# JOB ITEM
Reproduce the listing below character for character; drop every image.

# RECORDS SHOWN
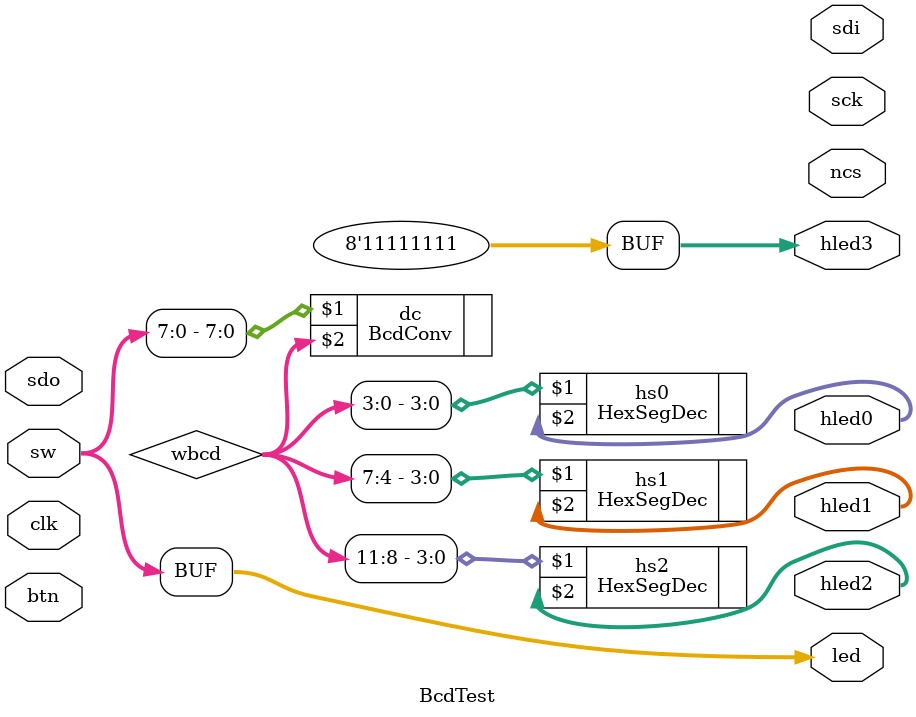
<source format=v>
module BcdTest(clk, btn, sw, led, hled0, hled1, hled2, hled3, ncs, sck, sdi, sdo);
	input clk;
	input [2:0] btn;
	input [9:0] sw;
	output [9:0] led;
	output [7:0] hled0;
	output [7:0] hled1;
	output [7:0] hled2;
	output [7:0] hled3;
	output ncs, sck, sdi;
	input sdo;
	wire [11:0] wbcd;
	assign led = sw;

	BcdConv dc(sw[7:0], wbcd);

	HexSegDec hs0(wbcd[3:0], hled0);
	HexSegDec hs1(wbcd[7:4], hled1);
	HexSegDec hs2(wbcd[11:8], hled2);
	assign hled3 = 8'hff;
endmodule
</source>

# WRITTEN SOLUTION
<source format=v>
module BcdTest(clk, btn, sw, led, hled0, hled1, hled2, hled3, ncs, sck, sdi, sdo);
	input clk;
	input [2:0] btn;
	input [9:0] sw;
	output [9:0] led;
	output [7:0] hled0;
	output [7:0] hled1;
	output [7:0] hled2;
	output [7:0] hled3;
	output ncs, sck, sdi;
	input sdo;
	wire [11:0] wbcd;
	assign led = sw;

	BcdConv dc(sw[7:0], wbcd);

	HexSegDec hs0(wbcd[3:0], hled0);
	HexSegDec hs1(wbcd[7:4], hled1);
	HexSegDec hs2(wbcd[11:8], hled2);
	assign hled3 = 8'hff;
endmodule
</source>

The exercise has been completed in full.